- Requirement: Given the records underneath, please repeat exactly the lines from the line with "Diane Zielinski" through the line with "Documentation", passing over any picture.
══════════
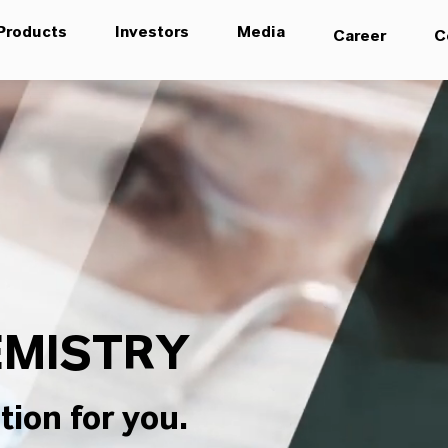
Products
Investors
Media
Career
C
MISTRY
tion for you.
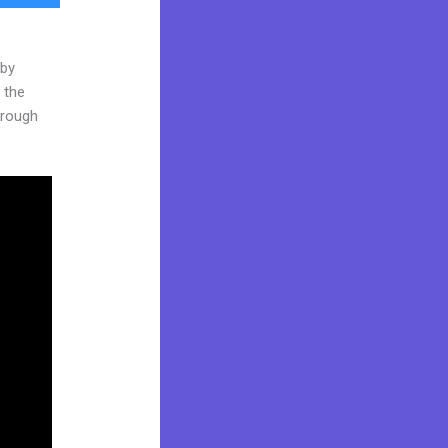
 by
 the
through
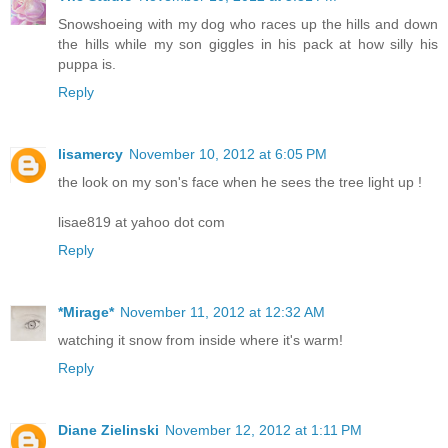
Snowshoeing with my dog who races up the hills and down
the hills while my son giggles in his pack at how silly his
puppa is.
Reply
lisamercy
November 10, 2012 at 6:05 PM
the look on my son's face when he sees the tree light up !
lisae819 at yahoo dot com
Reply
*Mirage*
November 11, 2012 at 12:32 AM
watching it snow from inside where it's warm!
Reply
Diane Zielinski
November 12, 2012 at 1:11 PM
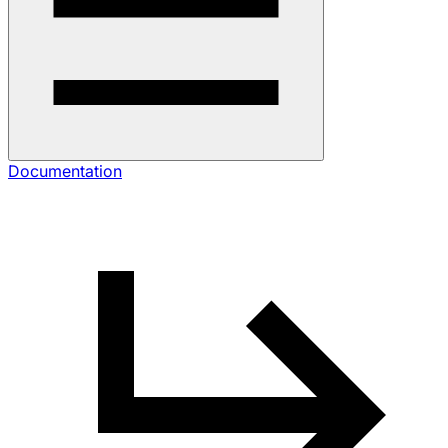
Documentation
══════════
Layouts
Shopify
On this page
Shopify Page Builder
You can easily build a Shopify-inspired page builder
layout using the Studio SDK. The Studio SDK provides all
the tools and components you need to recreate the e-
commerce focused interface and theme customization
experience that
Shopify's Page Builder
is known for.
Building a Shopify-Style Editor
══════════
- Solution:
Diane Zielinski
November 12, 2012 at 1:11 PM
Documentation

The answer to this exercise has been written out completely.